IHRE AUFGABEN:
1. Beantworten Sie zum Text über das Treffen zur Zukunft der GAP diese Fragen:
(a) Welche beiden Themen standen im Mittelpunkt des Gesprächs?
(b) Welche Funktion hat Albert Deß in der EVP-Fraktion?
(c) Welche Struktur soll laut Albert Deß beibehalten werden?
2. Führen Sie bitte den Text über das Treffen zur Zukunft der GAP im Anschluss an seinen letzten Satz fort.

VORLIEGENDER TEXT:
▬▬▬▬▬▬

MdEP Albert Deß trifft sich mit dänischem Agrarminister Henrik Hoegh in Brüssel
Zukunft der GAP war Kernthema des Treffens
Die Zukunft der GAP nach 2013 und die Situation auf dem Milchmarkt standen im Mittelpunkt eines Gespräches, das der bayerische Europaabgeordnete Albert Deß mit dem dänischen Agrarminister Henrik Høegh am Rande seines Arbeitsbesuches in Brüssel führte. "Im Rahmen der anstehenden Debatten zur Agrarpolitik nach 2013 ist ein frühzeitiger Austausch jetzt sehr wichtig", erklärt der agrarpolitische Sprecher der EVP-Fraktion Albert Deß (CSU).
Beide Politiker sind sich einig, dass europäische Landwirte auch nach 2013 eine verlässliche und zukunftsorientierte EU-Agrarpolitik brauchen. "Notwendig ist die Beibehaltung der Zwei-Säulen-Struktur. Für die ländliche Entwicklung ist eine starke zweite Säule mit einer angepassten Kofinanzierung durch die Nationalstaaten unverzichtbar. Die Gemeinsame Agrarpolitik von morgen muss nachhaltig und innovativ sein", so Albert Deß.

▬▬▬▬▬▬

AUSGELESENE EINTRÄGE:

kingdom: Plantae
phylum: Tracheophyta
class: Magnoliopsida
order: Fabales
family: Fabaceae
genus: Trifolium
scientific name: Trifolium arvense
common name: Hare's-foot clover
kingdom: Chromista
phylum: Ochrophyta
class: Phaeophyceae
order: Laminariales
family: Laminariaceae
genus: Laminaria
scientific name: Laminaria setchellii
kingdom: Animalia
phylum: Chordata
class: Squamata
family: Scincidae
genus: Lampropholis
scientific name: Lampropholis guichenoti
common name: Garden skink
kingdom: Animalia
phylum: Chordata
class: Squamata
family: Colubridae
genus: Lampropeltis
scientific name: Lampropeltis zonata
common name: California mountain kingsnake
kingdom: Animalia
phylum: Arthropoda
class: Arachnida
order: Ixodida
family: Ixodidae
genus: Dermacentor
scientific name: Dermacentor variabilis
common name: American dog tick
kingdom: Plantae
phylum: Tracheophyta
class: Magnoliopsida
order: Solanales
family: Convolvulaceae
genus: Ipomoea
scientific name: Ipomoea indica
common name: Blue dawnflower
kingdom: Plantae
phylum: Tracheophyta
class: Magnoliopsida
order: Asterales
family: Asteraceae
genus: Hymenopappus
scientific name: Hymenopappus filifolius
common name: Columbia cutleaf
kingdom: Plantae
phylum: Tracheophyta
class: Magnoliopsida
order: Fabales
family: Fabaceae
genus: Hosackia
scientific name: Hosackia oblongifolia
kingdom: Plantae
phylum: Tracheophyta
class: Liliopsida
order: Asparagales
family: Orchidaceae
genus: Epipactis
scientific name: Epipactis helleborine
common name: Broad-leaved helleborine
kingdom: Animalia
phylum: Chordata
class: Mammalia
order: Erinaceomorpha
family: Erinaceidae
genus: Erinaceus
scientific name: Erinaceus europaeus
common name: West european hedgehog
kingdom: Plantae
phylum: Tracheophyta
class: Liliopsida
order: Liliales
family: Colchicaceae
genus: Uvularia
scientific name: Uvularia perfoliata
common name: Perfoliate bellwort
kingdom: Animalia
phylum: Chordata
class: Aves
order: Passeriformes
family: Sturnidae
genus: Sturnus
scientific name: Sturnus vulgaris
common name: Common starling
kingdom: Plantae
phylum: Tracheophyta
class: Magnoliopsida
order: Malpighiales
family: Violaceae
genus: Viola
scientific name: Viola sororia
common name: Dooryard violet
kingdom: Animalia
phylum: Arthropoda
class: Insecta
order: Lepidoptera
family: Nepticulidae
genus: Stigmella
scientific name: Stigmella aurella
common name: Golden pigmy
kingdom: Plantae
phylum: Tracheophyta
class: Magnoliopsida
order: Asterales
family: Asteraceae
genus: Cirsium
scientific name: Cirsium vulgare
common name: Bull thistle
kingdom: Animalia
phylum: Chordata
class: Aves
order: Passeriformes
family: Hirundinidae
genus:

▬▬▬▬▬▬

SCHRIFTLICHE ANTWORTEN:
1.
(a) Die Zukunft der GAP nach 2013 und die Situation auf dem Milchmarkt.
(b) Er ist agrarpolitischer Sprecher der EVP-Fraktion.
(c) Die Zwei-Säulen-Struktur.

2.
Europas Landwirte brauchen wirtschaftliche Perspektiven vor allem im Hinblick auf die zukünftigen Herausforderungen, dazu zählen:
• Qualitativ hochwertige Nahrungsmittel für eine steigende Weltbevölkerung;
• Pflege und Erhalt unserer Kulturlandschaft auch in benachteiligten Gebieten;
• Entwicklung und Anwendung von umweltfreundlichen Produktionsmethoden besonders auch im Hinblick auf einen schonenden Umgang mit den vorhandenen Ressourcen;
• Anbau von Nachwachsenden Rohstoffen und Produktion von Biomasse zur Energieerzeugung.
"Um diesen Aufgaben gerecht zu werden, muss die Finanzierung der GAP für den Zeitraum 2014-2020 auf gesunde Beine gestellt werden. Das politische Instrumentarium soll aus einer Mischung von Marktorientierung, Direktzahlungen (1. Säule) und spezifischen Fördermaßnahmen im ländlichen Raum (2. Säule) bestehen. Dringend erforderlich ist aber auch ein Sicherheitsnetz zur Absicherung von unvorhersehbaren Marktkrisen", so der Abgeordnete Deß abschließend.